QUOTED PASSAGE:
━━━━━━━━━━
Terminals

Generally most modern terminals should at least show something. A quick little tip is that you can always toggle in and out of monochrome mode with ALT+m. It removes all graphics and just uses your terminal’s default foreground and background colours.

However, for best results you need a terminal with true colour support. The best resource for up to date information on true colour support, across both terminals and multiplexors (like tmux for example), is this gist. However true colour support does not necessarily mean that Browsh will then have full-functionality. Some terminals may have other issues, such as mouse input or UTF-8 rendering problems.

At the very least you should ensure you have a monospaced font in your terminal. This is almost always the case by default. Even so, you may still wish to change the font, or at least the font settings, to better support the UTF-8 half block (▄), which is responsible for rendering Browsh’s graphics. There are 3 main issues you need to look out for:

  1. The font simply doesn’t contain the UTF-8 half block character. Most of the fonts here at Github’s ProgrammingFonts/ProgrammingFonts repo have it, so consider changing.
━━━━━━━━━━
DATA PROVIDED:
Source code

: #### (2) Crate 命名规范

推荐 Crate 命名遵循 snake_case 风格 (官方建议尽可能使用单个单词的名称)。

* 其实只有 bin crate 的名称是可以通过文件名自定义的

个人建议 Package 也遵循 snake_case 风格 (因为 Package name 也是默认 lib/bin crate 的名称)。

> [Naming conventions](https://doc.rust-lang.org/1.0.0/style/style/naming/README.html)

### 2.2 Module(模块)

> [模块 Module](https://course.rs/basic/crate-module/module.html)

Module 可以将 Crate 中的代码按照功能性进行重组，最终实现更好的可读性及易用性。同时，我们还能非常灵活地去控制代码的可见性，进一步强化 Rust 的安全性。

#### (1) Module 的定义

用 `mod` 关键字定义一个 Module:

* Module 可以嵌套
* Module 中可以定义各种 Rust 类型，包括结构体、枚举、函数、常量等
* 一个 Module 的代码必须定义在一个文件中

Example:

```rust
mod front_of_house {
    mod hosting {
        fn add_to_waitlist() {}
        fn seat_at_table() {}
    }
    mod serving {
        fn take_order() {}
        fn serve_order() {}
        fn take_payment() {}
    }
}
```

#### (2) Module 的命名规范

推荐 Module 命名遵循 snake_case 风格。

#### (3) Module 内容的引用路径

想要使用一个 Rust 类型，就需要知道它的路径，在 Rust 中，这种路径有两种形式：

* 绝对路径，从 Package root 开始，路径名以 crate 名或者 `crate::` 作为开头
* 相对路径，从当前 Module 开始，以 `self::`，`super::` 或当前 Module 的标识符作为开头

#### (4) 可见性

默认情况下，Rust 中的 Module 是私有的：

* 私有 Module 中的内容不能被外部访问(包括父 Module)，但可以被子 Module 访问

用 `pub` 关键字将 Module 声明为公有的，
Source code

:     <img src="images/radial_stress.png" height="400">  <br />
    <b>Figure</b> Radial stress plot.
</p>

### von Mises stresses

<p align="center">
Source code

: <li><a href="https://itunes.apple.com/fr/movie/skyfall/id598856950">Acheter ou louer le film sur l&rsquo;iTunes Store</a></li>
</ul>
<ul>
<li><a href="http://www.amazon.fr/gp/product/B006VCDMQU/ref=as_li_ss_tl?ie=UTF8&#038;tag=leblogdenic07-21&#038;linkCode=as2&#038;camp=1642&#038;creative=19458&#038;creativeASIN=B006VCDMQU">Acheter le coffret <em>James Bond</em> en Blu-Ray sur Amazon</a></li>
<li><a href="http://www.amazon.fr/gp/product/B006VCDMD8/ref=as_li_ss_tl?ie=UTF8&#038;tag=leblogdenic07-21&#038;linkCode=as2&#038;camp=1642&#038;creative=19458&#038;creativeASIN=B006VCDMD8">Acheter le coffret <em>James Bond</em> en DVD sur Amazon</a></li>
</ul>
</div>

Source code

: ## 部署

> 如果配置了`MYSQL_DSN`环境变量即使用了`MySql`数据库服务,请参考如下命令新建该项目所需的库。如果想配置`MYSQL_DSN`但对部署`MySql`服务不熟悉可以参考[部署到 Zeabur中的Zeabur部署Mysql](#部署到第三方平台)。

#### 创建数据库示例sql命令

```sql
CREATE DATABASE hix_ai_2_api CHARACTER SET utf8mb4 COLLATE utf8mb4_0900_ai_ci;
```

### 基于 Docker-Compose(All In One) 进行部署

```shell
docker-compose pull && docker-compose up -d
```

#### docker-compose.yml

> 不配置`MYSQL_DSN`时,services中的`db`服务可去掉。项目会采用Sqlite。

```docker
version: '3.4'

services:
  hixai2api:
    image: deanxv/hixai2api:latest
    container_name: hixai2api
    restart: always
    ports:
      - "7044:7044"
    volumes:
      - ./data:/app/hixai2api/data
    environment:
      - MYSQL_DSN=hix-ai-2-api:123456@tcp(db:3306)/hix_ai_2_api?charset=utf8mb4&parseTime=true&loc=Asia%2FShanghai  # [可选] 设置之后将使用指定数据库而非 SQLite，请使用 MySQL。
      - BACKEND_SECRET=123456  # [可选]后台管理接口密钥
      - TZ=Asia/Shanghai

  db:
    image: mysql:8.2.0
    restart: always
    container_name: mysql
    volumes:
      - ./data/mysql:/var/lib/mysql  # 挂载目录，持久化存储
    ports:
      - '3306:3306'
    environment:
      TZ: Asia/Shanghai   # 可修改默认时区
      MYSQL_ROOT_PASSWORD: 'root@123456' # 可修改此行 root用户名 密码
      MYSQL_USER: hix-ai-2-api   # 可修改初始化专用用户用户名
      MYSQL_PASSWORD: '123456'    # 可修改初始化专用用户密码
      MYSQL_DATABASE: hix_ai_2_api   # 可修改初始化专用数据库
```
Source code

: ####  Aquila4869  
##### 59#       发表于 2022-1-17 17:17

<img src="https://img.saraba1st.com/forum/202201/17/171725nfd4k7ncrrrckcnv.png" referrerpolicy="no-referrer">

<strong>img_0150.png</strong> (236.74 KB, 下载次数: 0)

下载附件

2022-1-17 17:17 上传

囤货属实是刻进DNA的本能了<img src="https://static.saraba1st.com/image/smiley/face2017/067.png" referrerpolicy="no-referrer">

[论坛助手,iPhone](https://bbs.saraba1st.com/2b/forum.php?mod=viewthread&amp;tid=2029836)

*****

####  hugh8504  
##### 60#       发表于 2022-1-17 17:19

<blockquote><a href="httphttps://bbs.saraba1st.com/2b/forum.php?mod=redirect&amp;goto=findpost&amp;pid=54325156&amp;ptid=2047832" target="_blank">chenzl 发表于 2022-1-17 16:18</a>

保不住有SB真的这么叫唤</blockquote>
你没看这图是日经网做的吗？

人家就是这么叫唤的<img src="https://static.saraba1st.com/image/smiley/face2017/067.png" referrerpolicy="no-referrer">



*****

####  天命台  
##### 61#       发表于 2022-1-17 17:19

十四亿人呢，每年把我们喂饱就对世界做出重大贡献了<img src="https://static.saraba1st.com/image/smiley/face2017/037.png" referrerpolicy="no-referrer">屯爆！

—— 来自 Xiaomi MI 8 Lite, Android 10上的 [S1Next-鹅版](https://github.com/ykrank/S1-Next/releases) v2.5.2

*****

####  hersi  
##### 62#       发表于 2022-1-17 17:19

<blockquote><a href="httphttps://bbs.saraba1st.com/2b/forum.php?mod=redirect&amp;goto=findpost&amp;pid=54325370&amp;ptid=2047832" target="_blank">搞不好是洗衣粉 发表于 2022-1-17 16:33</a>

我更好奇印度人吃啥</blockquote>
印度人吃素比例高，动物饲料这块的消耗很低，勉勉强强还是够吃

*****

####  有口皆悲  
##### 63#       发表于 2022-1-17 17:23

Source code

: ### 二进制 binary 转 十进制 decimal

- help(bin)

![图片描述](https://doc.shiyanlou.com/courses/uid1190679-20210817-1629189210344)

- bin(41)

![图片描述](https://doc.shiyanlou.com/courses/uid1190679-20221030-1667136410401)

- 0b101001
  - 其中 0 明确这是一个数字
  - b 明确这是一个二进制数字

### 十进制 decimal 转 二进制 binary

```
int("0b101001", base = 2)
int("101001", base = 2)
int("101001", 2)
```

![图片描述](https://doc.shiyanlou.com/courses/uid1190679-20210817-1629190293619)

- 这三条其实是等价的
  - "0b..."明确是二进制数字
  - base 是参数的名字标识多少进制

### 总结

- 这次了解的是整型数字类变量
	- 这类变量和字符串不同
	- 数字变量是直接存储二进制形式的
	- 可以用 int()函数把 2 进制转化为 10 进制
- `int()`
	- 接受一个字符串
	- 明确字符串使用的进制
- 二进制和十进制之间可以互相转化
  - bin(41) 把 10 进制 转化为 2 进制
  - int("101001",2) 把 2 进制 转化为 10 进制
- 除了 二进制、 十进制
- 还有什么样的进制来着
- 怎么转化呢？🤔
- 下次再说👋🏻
━━━━━━━━━━
PROBLEMS TO SOLVE:
1) Return the passage on terminals word for word, starting at "Generally most modern" and ending at "and background colours.".
2) According to the passage on terminals, which key combination toggles monochrome mode on and off?
3) Extend the passage on terminals past its final sentence.

ANSWER LIST:
1)
Generally most modern terminals should at least show something. A quick little tip is that you can always toggle in and out of monochrome mode with ALT+m. It removes all graphics and just uses your terminal’s default foreground and background colours.

2) ALT+m

3)
  2. The font’s glyph for the UTF-8 half block character isn’t actually a true half-block, usually it’s slightly smaller, this causes thin empty bands to appear on the page. I don’t find this a big issue, but if you want perfection then first consider the next point or try a different font.
  3. Your terminal doesn’t align fonts perfectly in their cells. Some terminals allow you to change things like the padding around characters or their X and Y offset. Try playing with these settings to remove any banding artefacts.